Using biomarkers in early stage development
Session type: Symposia
Current attrition rate of new oncology drugs is very high, this leading not only to an unsustainable budget in the pharmaceutical industry but a sense of great disappointment in the oncology community level. To curtail this rate of attrition, investigation leaders need to make confident decisions as early as possible during the drug development process and to ensure that only those drugs with an optimal safety/efficacy profile move to phase III development and only patients most likely to benefit from the drug are enrolled into the pivotal regulatory trials.
A greater understanding of the biology of cancer coupled with major advances in biotechnology has resulted in the identification of rationally-designed targeted agents. Proof of principle and robust antitumour activity may be most efficiently demonstrated in phase II studies involving patients bearing tumours that are principally driven by aberrations of the specific target or dysregulation of related signal transduction pathways. The hope is that by identifying tumours that are dependent upon the targeted pathway and by demonstrating that the drug modulates the pathway (either abrogating or promoting the signal) it will be possible to identify the right population of patients for the pivotal trials and hence significantly increase the probability of success.

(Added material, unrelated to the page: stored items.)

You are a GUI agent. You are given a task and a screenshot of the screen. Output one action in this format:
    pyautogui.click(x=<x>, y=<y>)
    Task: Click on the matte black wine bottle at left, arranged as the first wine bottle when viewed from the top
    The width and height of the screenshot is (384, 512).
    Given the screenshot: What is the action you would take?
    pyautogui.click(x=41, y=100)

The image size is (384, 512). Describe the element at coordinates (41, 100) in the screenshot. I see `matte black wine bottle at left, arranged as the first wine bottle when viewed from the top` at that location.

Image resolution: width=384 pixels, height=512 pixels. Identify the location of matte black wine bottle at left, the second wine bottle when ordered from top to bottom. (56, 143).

Once a biomarker has been identified, the assay validated and its intended use defined, the challenge becomes how to incorporate the biomarker assay into the drug development program and design of the phase II and phase III development. At this time point several decisions have to be made regarding whether to evaluate the biomarker prospectively or retrospectively, whether to collect tumour or a surrogate tissue, whether to retrieve archival tumour samples from pathology laboratories or obtain recent fresh biopsies, how best to design and power the trial to test both the effect of the drug and the possible predictive value of the biomarker. Surrogate samples, such as blood and serum, while being much more accessible carry more risk because the tissue may be representative of tumour exposure but not of the tumour biology. In this sense, some biomarkers are present from the very early tumorigenic process (like K-Ras mutations in colon cancer) but some others are closely related in time to late-stage changes (like PI3K and p53 mutations and PTEN deletions in colon cancer, c-MET mutations in NSCLC and secondary c-KIT mutations in GIST). The latter examples would definitely favour the acquisition of a recent tumour sample in order to guarantee that the possible findings in the tumour correlate with the current dysregulated situation of the disease. On the other hand, retrospective biomarker analysis has the advantage that patient enrolment is not compromised, the assay does not need to be ready prior to study commencement, and multiple biomarkers can be evaluated. Additionally the quality and volume of tissue in the archival sample may limit the success of a selected biomarker analyses. Therefore, the decision on whether archival tissue –usually coming from the primary tumour resection- or recently fresh biopsied tissue is needed for the consecution and success of the biomarker should be made taking in consideration all the previously mentioned aspects.
The development of biomarkers in early clinical development holds great promise but also creates new challenges. Further actions are needed in order to implement the development of tumour biomarkers in this setting. These include among others the need for greater information among patients, patients’ coalitions and advocate groups, institutional review boards, local Health Administrations, Regulatory Agencies, clinicians, pathologists and other physicians involved in the acquisition of good quality tumour samples. The ultimate goal of this biomarker development process from tumour biopsies will be to facilitate oncology drugs development and to identify which patients are most likely to benefit.